I'd like to offer a brief note expressing thanks to all the generous readers who funded my Kickstarter project, "Chalice." We made the goal with room to spare! You folks were lifesavers. Of course, Kickstarter takes out a percentage, as does Amazon payments. So even with the "overage," the artist receives less than you might think -- but still enough, one hopes, to remake a couple of lives.
I have some great writing lined up for the New Deal website. Alas, we may have to wait on that until after the big move. Right now, it's hard to predict where we'll spend Christmas.
If Kickstarter releases the money soon, I would love to spend Christmas night in "Apple Turkey" New Mexico. Those of you have had the privilege will understand why: The luminarios decorating homes in Old Town Albuquerque are astonishing. They make electric light displays seem gaudy and foolish. Which, in fact, they are: That's their charm. Luminarias (which those Santa Fe swankpots call faralitos) have a different charm -- hand-crafted, antique, organic, alive and glowing. Because their creation is labor intensive (I've set up a few luminarias myself, and somehow managed to do the job without incinerating the neighborhood), they appear only on Christmas Eve and (maybe) Christmas Night -- unlike electric displays, which appear right after Thanksgiving and stick around until Twelfth Night.
You're not allowed to drive through Old Town on Christmas Eve, so everyone does the walking tour. Most years, the cold bites right through your thickest winter coat -- yet you can't turn back, because the sight of all those flickering candles propels you forward.
As you might have guessed, I used to do Christmases in Apple Turkey. Another life, another family.

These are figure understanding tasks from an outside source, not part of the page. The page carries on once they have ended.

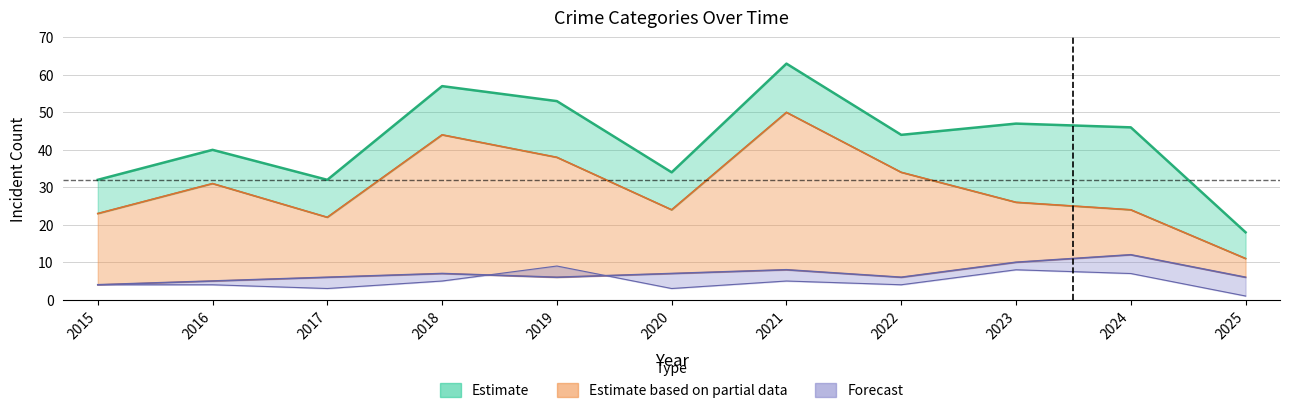

Reading left to right, transcribe all the data shown in this chart.

Aggravated Assault: 4	4	3	5	9	3	5	4	8	7	1
Aggravated Battery: 4	5	6	7	6	7	8	6	10	12	6
Robbery: 23	31	22	44	38	24	50	34	26	24	11
Total: 32	40	32	57	53	34	63	44	47	46	18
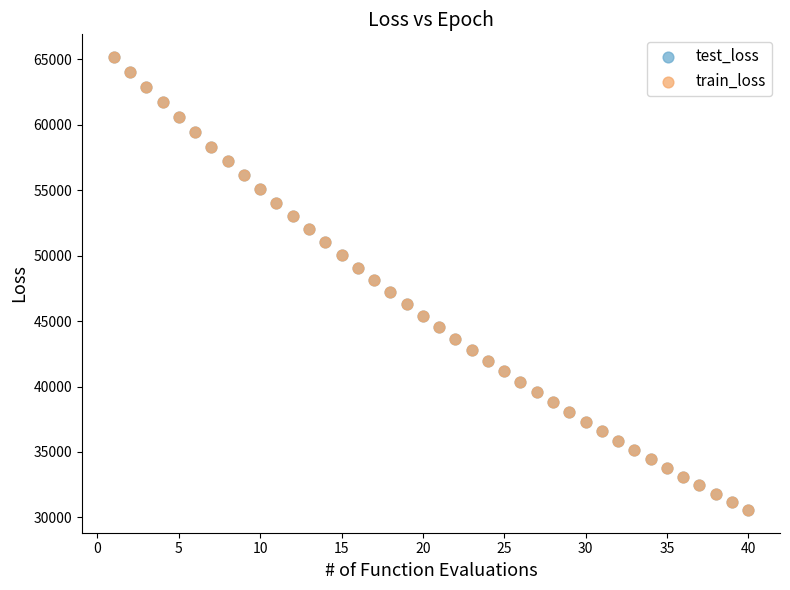

What are all the series names shown in the legend?

test_loss, train_loss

New Mexican food is like Mexican food, but better. Expect an esophagus-melting inferno -- but don't complain about the heat, or everyone will think you're a wussy. Fortunately, you can quench the fire in an instant with a bite of honey-soaked sopapilla. In New Meixico, sopapillas are puffy "air pocket" breads served as a side dish; you bite off a corner and pour in the honey, which the finer establishments serve up in little plastic bear bottles. Discerning palettes need only a few bites to determine where the chile peppers were grown. The best come from the small village of Hatch (population 1,673), although some know-it-alls stump for other chiles from even smaller villages.
When you order food in a New Mexican restaurant, you'll be asked "red or green?" That refers to the chile sauce. Both options are good, so just pick one with confidence and you'll be taken for a local. Do not ask for sour cream; that's like asking a French chef for catsup. The iconic dish of NM is stacked blue-corn enchiladas with an egg on top, although visitors will also want to try stuffed sopapillas, posole, or green chile cheeseburgers. You can't get these things outside of NM -- at least, not done right
In some lunch places, your meal will be interrupted by Navajos selling jewelry. You'll want to support them, but there's only so much you can do.
We won't be able to try much in the way of local cuisines when we do the "Ma and Pa Joad in reverse" trip. The budget will dictate fast food and home-made sandwiches. But we may allow ourselves at least one visit to a "sit down" joint. It would be terrific to hear a waitress say "Red or green?" -- and perhaps even to see the trail of luminarias as they light Mary and Joseph's way to Bethlehem.
Thanks and thanks again. At this stage, there's little more I'd ask out of life than another chance to sample some really good blue corn enchiladas. Green, please.